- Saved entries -
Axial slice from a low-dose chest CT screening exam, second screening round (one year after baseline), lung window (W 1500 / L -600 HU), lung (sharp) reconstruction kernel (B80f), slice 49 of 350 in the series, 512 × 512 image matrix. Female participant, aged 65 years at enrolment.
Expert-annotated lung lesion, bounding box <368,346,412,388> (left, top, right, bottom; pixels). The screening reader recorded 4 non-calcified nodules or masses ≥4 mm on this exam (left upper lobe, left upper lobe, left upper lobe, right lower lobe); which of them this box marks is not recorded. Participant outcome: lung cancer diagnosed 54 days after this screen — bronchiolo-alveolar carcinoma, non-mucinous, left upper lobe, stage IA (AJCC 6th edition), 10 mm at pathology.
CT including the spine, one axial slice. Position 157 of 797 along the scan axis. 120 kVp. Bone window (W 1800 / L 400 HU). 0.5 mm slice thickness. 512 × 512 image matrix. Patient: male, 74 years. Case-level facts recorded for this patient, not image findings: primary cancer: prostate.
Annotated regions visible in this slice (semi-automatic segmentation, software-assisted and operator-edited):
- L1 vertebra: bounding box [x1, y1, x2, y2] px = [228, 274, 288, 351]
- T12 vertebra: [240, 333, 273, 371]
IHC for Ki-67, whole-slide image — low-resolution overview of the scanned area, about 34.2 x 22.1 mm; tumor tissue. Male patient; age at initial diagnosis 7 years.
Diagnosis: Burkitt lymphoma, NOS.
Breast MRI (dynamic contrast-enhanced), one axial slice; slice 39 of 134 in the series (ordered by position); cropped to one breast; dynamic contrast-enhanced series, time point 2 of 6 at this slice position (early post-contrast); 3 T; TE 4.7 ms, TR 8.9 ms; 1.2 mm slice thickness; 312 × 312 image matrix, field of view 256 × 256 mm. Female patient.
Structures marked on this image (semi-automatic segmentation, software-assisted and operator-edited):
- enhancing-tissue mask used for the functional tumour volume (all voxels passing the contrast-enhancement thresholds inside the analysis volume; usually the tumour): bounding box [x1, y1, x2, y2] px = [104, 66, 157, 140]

- ASSIGNED TASK -
Across the records above, show each line containing the word "operator".

- TASK OUTPUT -
Annotated regions visible in this slice (semi-automatic segmentation, software-assisted and operator-edited):
Structures marked on this image (semi-automatic segmentation, software-assisted and operator-edited):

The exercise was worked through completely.